Members of the Montana Senate Judiciary Committee heard a bill seeking to clamp-down on leniency toward physician-assisted suicide granted by the Montana Supreme Court.
In the court’s 2009 “Baxter Decision“, justices declared Montana law did not limit a doctor’s right to provide ‘aid in dying’ to a terminally ill patient providing consent and taking the lethal dose themselves.
“This legal gray area remains, a little bit of confusion and that’s the purpose of this bill, to clarify the situation,” said Representative Krayton Kerns (R-Laurel) about his HB505. Under the bill, a doctor engaging in assisted suicide could be sentenced to 10 years in prison and/or would have to pay up to a $50 thousand fine.
The group Montanans Against Assisted Suicide presented a petition supporting the bill signed by about 100 Montana physicians. Those speaking in favor of Kerns’ bill say the current leeway given to doctors opens the door to elder abuse, and rationing of care to those with severe illnesses.
“The purpose of medicine is to put a collegial arm around patients and walk with them through whatever they’re experiencing,” said Great Falls neurosurgeon Paul Gorsuch, one of the doctors who signed the support petition. “Assisted suicide is prone to deadly error, it’s prone to abuse.”
Retired Great Falls doctor David Hafer says he himself has undergone very painful cancer treatment, treatment that he says plunged him into severe depression for the first time in his life. He says some patients could be too easily coerced into suicide.
“When this cloud of depression comes over you, from the cancer drugs that are administered, you are not in your right mind,” he said.
The Judiciary Committee heard from a long line of opponents as well, including several doctors.
“You may be wondering, what kind of doctor is it that you will be sending to jail?” asked Missoula family physician Eric Kress referencing the bill. “I stand before you and state that I am that kind of doctor, I have written an aid in dying prescription on three occasions.” He says he gave those three prescriptions out of ten who requested the option following the Baxter Decision. “All were male and all were rugged individualists,” he said, and each said it was important to preserve dignity in their deaths from painful, terminal conditions.
Another Missoula doctor, Tom Roberts, said he has had patients hoard non-lethal prescription medications to later kill themselves with an overdose.
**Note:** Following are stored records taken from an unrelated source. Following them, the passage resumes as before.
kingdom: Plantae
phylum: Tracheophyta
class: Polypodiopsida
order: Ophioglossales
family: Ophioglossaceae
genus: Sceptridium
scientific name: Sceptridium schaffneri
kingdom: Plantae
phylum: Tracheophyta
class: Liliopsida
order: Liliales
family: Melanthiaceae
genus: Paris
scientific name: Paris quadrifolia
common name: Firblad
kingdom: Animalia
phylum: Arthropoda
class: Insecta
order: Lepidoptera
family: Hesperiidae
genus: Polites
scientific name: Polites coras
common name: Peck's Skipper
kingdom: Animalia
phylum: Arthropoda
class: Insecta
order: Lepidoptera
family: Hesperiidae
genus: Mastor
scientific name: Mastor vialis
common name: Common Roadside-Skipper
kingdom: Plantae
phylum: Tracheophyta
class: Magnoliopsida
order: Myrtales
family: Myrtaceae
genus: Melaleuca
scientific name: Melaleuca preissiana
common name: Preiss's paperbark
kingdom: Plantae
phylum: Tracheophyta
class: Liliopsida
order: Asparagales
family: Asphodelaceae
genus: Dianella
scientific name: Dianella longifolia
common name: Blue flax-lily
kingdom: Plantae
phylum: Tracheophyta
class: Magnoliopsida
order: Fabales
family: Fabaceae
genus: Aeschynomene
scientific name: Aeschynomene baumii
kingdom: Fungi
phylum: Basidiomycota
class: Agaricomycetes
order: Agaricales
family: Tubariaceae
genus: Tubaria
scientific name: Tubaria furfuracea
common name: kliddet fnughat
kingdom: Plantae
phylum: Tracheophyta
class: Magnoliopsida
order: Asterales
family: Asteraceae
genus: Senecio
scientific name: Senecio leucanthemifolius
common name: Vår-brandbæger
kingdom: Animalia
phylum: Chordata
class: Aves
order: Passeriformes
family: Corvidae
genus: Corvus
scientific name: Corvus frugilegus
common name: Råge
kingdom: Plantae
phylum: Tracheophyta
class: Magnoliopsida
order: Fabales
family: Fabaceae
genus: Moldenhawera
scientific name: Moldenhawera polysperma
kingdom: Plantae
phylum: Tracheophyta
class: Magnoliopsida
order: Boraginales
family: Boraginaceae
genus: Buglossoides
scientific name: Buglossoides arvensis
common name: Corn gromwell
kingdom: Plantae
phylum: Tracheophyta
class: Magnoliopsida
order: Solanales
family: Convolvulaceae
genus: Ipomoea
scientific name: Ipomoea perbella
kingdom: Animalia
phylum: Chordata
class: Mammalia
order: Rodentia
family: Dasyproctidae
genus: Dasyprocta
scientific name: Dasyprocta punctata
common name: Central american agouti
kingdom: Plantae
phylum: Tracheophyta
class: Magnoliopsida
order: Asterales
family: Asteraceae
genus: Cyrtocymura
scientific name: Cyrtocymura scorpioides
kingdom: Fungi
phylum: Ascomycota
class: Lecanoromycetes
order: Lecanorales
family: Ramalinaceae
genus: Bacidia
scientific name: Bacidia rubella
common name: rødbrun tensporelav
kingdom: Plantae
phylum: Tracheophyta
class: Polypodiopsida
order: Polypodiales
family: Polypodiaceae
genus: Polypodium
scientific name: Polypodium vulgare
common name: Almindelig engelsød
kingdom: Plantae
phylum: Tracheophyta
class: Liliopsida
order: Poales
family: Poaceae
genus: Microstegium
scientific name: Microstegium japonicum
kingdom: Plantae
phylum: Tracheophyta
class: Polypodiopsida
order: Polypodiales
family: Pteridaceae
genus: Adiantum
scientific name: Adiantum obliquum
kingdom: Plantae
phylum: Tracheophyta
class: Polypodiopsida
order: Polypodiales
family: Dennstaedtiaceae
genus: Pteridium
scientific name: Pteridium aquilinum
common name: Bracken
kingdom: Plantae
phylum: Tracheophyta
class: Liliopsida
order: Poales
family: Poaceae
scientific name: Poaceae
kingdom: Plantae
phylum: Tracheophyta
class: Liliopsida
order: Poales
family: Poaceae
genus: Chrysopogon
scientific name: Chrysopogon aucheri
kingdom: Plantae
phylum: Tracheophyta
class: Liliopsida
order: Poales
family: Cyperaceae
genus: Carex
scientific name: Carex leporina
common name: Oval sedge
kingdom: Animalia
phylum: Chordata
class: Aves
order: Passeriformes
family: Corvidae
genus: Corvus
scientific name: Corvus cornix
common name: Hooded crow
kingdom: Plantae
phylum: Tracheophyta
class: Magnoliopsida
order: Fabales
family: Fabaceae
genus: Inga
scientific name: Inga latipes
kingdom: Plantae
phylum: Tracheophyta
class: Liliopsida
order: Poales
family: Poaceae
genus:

He worries how HB505 would affect doctors prescribing of some of those drugs.
”We want it to be an open and honest discussion, all of us would, when we’re going in to see a doctor,” he said. “Now we’re going to have this hanging over our heads as physicians.”
The committee took no action on the bill Tuesday. We reported earlier this session on a bill seeking to specifically allow physician-assisted suicide. That bill was tabled by the Senate Judiciary Committee in February.